I am currently using Prodigy for small to medium size tasks, and I am evaluating it for a large scale annotation platform in my company. Not being able to trust the tool to actually annotate your full dataset is a problem. Being able to break the app by refreshing the page, and this not being considered a bug, is also not reassuring.

Please address these issues.

Hi! The default batch size is 10 examples, and each request asks for a single batch – so 110 examples (assuming there are no duplicates and no existing answers in the dataset) would mean that 11 batches were sent out but didn't come back answered.

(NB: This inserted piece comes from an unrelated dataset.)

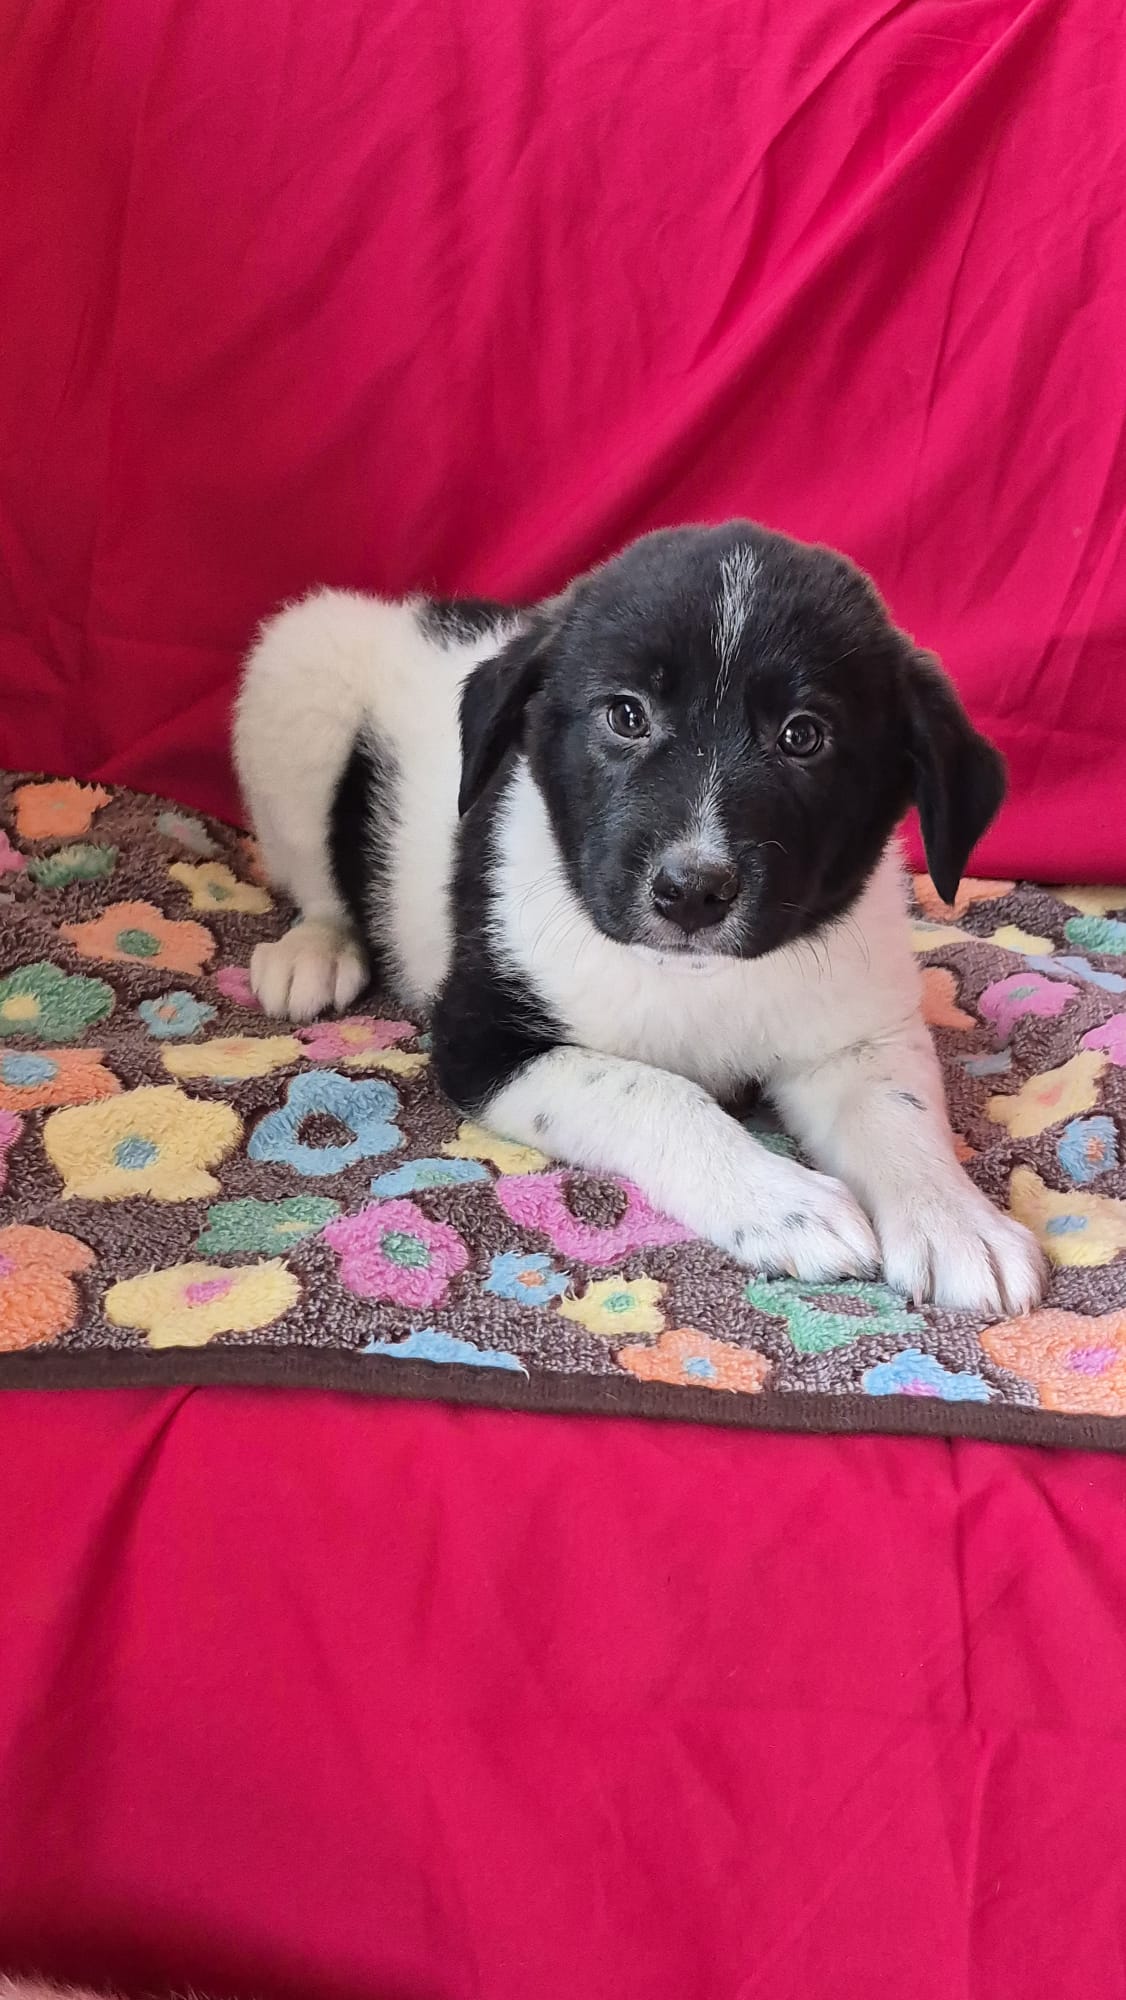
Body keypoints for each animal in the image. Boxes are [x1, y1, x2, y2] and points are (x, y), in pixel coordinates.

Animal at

The underlying problem here is that if you have multiple annotators working on the same data and a batch is sent out, Prodigy has no way of knowing whether it's coming back or not. Maybe someone is still working on it, maybe they're offline – it's not tracking the user in the app. So by default, the server will not re-send a batch to prevent duplicate annotations.

However, the batches are not gone or lost, and Prodigy keeps a very detaild record of the examples and annotations via the hashes it assigns. So if you restart the server, the unannotated examples are added back to the queue. Alternatively, you can also make your stream "infinite" and assume that examples that are not in the dataset yet after the first iteration should be sent out again until all hashes are in the dataset. Here's a code example that shows the idea. This works well for a finite stream that you don't necessarily need to annotate in order.

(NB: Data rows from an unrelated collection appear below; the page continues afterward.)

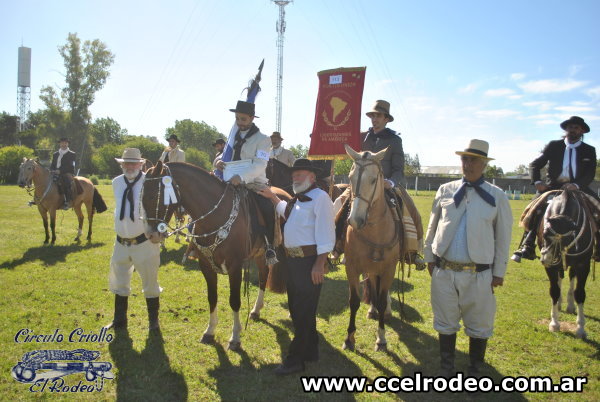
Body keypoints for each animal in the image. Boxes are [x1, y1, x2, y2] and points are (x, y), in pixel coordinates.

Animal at [142, 162, 290, 350]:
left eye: (153, 195)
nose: (151, 235)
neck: (215, 217)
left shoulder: (235, 267)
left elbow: (234, 301)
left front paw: (235, 337)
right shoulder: (206, 266)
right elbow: (212, 298)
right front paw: (210, 331)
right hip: (260, 252)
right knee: (264, 275)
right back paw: (256, 310)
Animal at [342, 145, 404, 352]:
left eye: (373, 179)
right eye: (350, 177)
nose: (355, 220)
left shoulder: (388, 270)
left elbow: (383, 299)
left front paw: (381, 339)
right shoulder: (352, 267)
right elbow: (354, 301)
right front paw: (349, 338)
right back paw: (372, 310)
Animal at [536, 190, 592, 338]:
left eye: (565, 238)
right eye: (544, 234)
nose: (546, 259)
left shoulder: (583, 265)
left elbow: (580, 293)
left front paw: (580, 328)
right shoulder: (551, 268)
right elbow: (554, 291)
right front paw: (554, 323)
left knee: (572, 277)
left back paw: (570, 305)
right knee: (560, 277)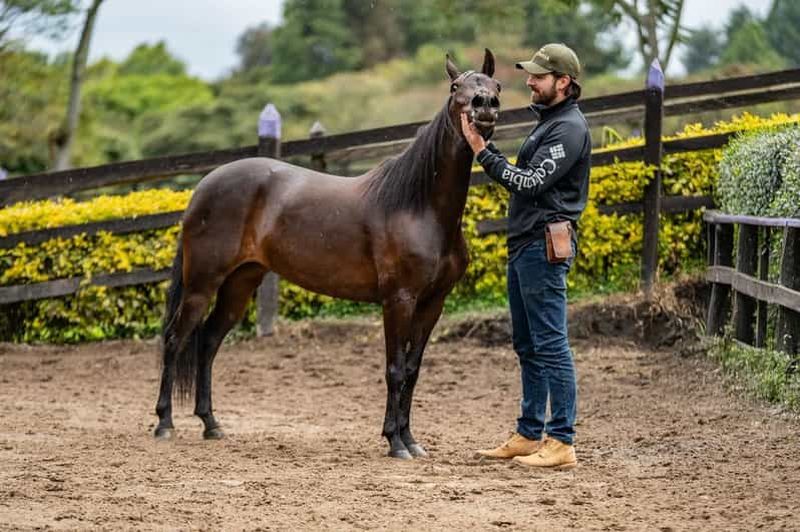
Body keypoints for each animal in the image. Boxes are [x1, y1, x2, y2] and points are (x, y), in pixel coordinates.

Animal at [154, 49, 501, 460]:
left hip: (240, 283)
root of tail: (203, 187)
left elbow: (412, 371)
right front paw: (394, 441)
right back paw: (165, 424)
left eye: (496, 85)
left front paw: (412, 440)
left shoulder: (433, 303)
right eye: (454, 86)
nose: (484, 105)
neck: (420, 208)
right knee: (175, 339)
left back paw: (211, 424)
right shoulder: (398, 300)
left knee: (207, 342)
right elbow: (394, 369)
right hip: (201, 284)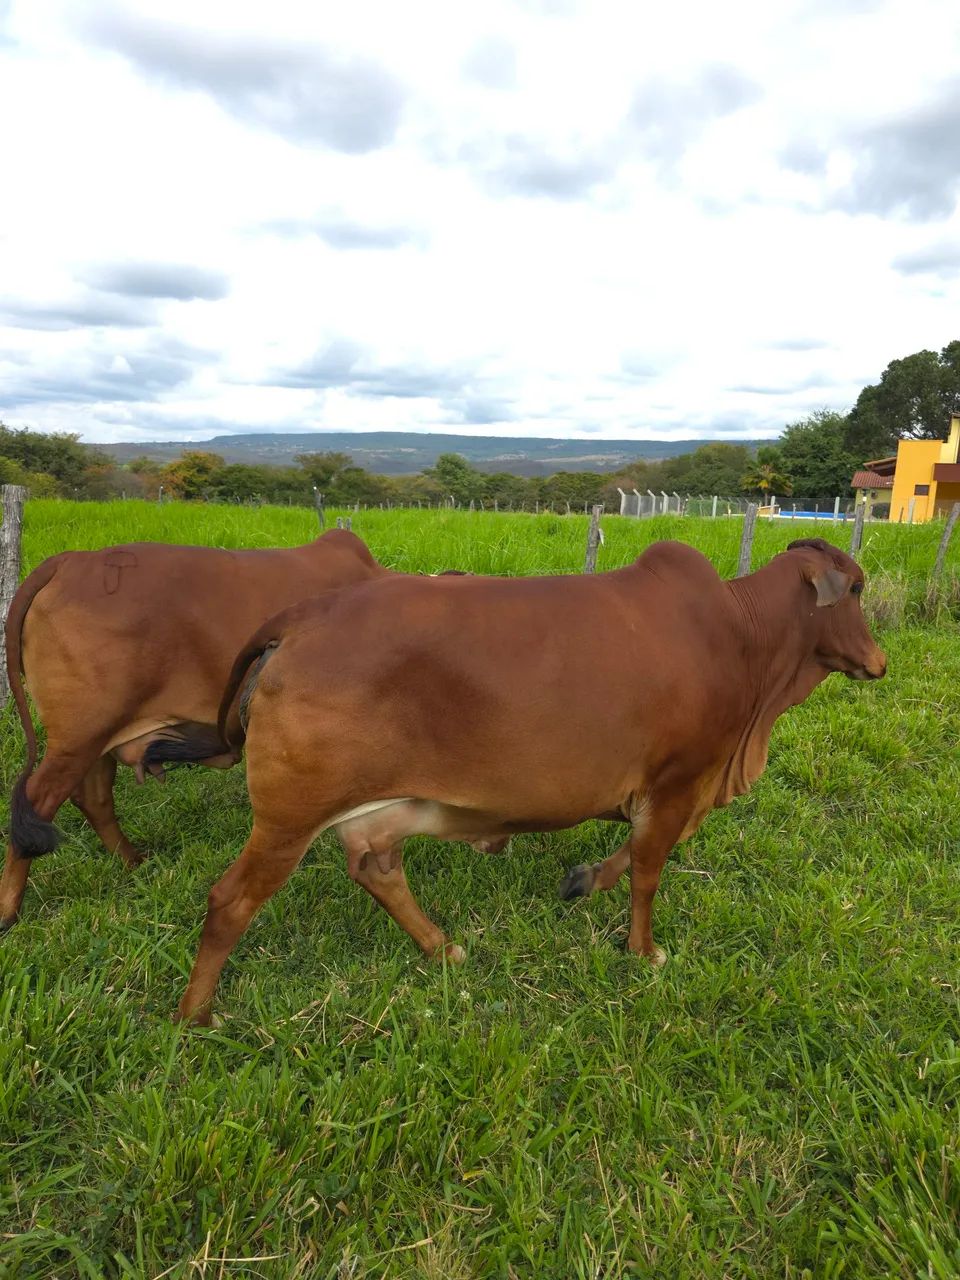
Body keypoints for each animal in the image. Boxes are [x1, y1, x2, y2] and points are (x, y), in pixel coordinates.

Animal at [0, 528, 399, 929]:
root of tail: (72, 559)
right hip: (80, 737)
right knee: (38, 802)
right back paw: (8, 908)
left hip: (95, 738)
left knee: (93, 798)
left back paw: (134, 863)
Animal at [172, 536, 886, 1025]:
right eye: (855, 589)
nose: (879, 661)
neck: (744, 637)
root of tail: (296, 619)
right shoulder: (678, 781)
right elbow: (649, 869)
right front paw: (645, 952)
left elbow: (634, 857)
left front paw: (583, 881)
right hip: (289, 817)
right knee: (230, 900)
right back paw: (195, 1015)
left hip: (381, 806)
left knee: (376, 868)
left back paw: (443, 949)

We'll also be adding a new feature that's a bit more complex and lets you enforce the exact ordering of batches that are sent out – see this thread for a more in-depth discussion. If this setting is enabled, the server would then always respond with the same batch until it has received the answers for it. However, the trade-off is that you can end up with duplicates if two people annotate in the same session (e.g. both accessing the app without a session name appended to the URL). So this way of handling the stream would work best if your annotators are all annotating the same data in their own separatre sessions (overlapping feed) and it's important that examples go out in the exact order they're loaded in.